Recensione "Addio Fantasmi", romanzo di Nadia Terranova

9 Ottobre 2019 -

Candidato alla vittoria dell’odierna edizione del premio Strega, il romanzo di Nadia Terranova, "Addio Fantasmi", rivela fin da principio il proprio lato intrigante. Chiaro ed esplicito, violento come un pugno allo stomaco e diversamente sentimentale da scatenare quasi ilarità, specie nel descrivere le relazioni interpersonali.

L’utilizzo della prima persona rimanda, in un racconto dalla trama così semplice e poco articolata nell’azione, alla dimensione di un’intimità violata. Figure retoriche come l’ossimoro in prima pagina "Scrivevo finte storie vere" rafforzano concetti e pensieri latenti come le contraddizioni di cui Isa, la protagonista, è prigioniera.

● Consegna: Puoi riportare, senza cambiare nulla, tutta la parte della recensione di "Addio Fantasmi" che va da "Candidato alla vittoria" giù fino a "protagonista, è prigioniera."?

● Dati forniti:
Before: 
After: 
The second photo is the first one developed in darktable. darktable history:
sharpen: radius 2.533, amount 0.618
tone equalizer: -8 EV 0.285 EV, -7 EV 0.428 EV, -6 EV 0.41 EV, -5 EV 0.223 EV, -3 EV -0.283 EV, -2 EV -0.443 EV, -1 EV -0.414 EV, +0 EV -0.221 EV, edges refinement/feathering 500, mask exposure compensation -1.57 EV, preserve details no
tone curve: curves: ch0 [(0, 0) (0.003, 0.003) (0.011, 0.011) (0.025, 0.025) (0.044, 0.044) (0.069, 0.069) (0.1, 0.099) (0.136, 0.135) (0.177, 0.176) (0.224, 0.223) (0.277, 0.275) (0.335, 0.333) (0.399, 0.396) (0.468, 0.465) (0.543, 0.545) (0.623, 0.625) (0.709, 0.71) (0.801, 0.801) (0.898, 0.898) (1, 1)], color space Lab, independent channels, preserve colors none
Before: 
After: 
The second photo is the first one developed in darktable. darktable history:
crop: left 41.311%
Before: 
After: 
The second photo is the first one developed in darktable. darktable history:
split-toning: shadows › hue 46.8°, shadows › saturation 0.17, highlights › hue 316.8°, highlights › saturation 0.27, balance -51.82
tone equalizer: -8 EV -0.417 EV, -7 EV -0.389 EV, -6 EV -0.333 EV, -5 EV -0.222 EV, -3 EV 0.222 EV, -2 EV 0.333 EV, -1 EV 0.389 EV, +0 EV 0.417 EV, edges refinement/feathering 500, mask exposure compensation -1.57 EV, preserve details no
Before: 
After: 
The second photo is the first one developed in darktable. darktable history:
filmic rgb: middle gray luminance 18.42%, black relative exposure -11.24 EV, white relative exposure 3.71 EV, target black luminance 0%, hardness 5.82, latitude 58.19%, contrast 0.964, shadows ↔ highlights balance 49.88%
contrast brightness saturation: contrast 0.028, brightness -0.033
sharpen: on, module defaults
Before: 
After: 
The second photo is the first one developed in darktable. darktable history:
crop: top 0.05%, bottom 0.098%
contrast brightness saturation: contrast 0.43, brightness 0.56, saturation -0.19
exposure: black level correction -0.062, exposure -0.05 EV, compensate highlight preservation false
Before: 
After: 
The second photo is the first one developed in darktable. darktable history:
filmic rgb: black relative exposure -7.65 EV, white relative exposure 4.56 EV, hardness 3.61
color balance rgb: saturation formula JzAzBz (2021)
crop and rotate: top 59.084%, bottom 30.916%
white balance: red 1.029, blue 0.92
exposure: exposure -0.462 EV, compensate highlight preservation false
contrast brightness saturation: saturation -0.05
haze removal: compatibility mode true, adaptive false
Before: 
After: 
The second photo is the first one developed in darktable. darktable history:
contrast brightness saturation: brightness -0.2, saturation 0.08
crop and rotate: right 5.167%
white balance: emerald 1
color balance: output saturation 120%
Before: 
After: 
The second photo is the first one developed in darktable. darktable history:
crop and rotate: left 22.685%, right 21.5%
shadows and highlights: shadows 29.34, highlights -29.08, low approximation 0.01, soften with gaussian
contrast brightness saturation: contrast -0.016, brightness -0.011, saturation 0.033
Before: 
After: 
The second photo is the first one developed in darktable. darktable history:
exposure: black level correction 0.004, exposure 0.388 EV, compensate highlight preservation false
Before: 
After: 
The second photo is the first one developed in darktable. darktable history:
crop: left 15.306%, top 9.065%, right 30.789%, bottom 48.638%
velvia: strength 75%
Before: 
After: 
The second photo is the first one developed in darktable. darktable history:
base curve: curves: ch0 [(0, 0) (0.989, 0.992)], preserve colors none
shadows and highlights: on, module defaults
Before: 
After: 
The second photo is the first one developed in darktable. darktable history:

● Svolgimento:
Candidato alla vittoria dell’odierna edizione del premio Strega, il romanzo di Nadia Terranova, "Addio Fantasmi", rivela fin da principio il proprio lato intrigante. Chiaro ed esplicito, violento come un pugno allo stomaco e diversamente sentimentale da scatenare quasi ilarità, specie nel descrivere le relazioni interpersonali.

L’utilizzo della prima persona rimanda, in un racconto dalla trama così semplice e poco articolata nell’azione, alla dimensione di un’intimità violata. Figure retoriche come l’ossimoro in prima pagina "Scrivevo finte storie vere" rafforzano concetti e pensieri latenti come le contraddizioni di cui Isa, la protagonista, è prigioniera.